▶ Exercise 1:
Decide whether each statement agrees with the passage on Robert Browning, answering yes or no and quoting the deciding words. (a) Browning became famous in 1846 because of his books. (b) Pauline shows the influence of Shelley. (c) Shakespeare tells the reader what he thinks of Macbeth.
▶ Exercise 2:
Write out the passage on Robert Browning from "These early works" up to and including "Pauline and Paracelsus.", without any changes.

▶ Provided text:
================
THE WRITERS AND WORKS

      Thomas Henry Huxley
      Alfred Lord Tennyson
      Elizabeth Barret Browning and Robert Browning
      Charles Dickens

ROBERT BROWNING(1812-1889) AND ELIZABETH BARRET BROWNING (1806-1861)
ROBERT BROWNING (1812-1889)
Robert Browning is naturally considered a Victorian poet, considering that he wrote during the time period of Victorian England. And yet  Browning's  work is simultaneously a revolt against some of the most well-defined aspects of that time, and a reflection of its characteristics.
These early works were not read, were not even criticized; and it was not till 1846 that Browning became famous, not because of his books but because he eloped with Elizabeth Barrett, who was then the most popular poet in England . Nearly all the works of Browning are dramatic in spirit, and are commonly dramatic also in form. The first Robert Browning  published works, Pauline and Paracelsus.
Pauline was an itrospective poem, which shows very strongly the influence of Shelley, whom at this period , browning held in great reverence.
Paracelcuss was the story of the hero’s unquenchable thirst  for that breadth of knowledge which is beyond the graps of one man, brings to the  fore browning’s  predominant ideas-that  a life without love must be a failure and that God is working all things to an end beyond human divining.
Besides it, there are least two ways in which Browning’s work differs from that of other dramatists. When a trained playwright produces a drama his rule is, “Action, more action, and still more action.” Moreover, he stands aside in order to permit his characters to reveal their quality by their own speech or action. For example, Shakespeare’s plays are filled with movement, and he never tells you what he thinks of Portia or Rosalind or Macbeth, or what ought to become of them. He does not need to tell. But Browning often halts his story to inform you how this or that situation should be met, or what must come out of it. His theory is that it is not action but thought which determines human character
ELIZABETH BARRETT BROWNING (1806-1861).
================
▶ Information shown:
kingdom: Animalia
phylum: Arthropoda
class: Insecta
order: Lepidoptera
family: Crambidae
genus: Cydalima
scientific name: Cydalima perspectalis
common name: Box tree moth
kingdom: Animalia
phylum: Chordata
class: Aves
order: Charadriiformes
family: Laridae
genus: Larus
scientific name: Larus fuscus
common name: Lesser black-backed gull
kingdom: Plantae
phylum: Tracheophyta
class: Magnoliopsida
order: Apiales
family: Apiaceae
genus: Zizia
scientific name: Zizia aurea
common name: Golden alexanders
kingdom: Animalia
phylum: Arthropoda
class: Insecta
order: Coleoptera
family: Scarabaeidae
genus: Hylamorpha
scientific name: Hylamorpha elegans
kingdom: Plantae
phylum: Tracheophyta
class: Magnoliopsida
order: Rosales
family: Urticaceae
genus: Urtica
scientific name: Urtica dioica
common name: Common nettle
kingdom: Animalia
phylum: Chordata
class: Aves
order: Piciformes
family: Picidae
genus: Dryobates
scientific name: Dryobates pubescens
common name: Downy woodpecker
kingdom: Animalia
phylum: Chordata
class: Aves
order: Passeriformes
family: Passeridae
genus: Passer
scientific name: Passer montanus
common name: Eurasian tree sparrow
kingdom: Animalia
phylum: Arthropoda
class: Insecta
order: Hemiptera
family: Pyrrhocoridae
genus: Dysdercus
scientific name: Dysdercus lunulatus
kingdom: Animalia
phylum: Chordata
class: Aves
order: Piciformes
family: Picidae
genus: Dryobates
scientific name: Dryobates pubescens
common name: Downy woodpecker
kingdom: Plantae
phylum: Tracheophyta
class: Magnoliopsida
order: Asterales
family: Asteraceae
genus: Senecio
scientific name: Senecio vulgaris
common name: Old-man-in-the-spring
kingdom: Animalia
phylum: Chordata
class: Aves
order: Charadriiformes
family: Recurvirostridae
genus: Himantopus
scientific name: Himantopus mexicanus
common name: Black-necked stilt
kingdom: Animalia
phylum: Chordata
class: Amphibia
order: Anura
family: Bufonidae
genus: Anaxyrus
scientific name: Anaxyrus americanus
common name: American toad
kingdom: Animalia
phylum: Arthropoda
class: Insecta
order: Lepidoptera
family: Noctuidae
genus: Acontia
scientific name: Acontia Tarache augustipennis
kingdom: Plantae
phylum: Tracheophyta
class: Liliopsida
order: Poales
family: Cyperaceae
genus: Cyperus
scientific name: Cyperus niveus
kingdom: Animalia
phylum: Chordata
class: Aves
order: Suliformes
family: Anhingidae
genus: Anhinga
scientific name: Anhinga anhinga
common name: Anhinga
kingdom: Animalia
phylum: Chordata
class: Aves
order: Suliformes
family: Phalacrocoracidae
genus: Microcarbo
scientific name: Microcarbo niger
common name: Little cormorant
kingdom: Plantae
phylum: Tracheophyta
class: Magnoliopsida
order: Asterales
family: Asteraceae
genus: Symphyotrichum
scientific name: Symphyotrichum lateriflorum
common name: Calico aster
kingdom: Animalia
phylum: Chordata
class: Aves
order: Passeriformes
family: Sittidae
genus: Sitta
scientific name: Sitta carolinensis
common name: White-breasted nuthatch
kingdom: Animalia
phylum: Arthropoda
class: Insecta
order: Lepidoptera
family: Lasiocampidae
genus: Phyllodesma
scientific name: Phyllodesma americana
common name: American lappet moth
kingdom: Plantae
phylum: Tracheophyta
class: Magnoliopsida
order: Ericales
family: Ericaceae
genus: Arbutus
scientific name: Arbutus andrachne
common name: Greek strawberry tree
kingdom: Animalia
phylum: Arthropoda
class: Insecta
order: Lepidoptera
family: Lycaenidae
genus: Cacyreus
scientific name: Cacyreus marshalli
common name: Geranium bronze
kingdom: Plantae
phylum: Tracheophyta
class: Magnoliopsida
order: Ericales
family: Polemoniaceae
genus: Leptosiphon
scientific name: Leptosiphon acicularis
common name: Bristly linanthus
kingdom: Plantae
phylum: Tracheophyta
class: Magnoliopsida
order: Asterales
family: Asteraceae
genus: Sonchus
================
▶ Full response 1:
(a) No: "it was not till 1846 that Browning became famous, not because of his books but because he eloped with Elizabeth Barrett"
(b) Yes: "which shows very strongly the influence of Shelley"
(c) No: "he never tells you what he thinks of Portia or Rosalind or Macbeth"

▶ Full response 2:
These early works were not read, were not even criticized; and it was not till 1846 that Browning became famous, not because of his books but because he eloped with Elizabeth Barrett, who was then the most popular poet in England . Nearly all the works of Browning are dramatic in spirit, and are commonly dramatic also in form. The first Robert Browning  published works, Pauline and Paracelsus.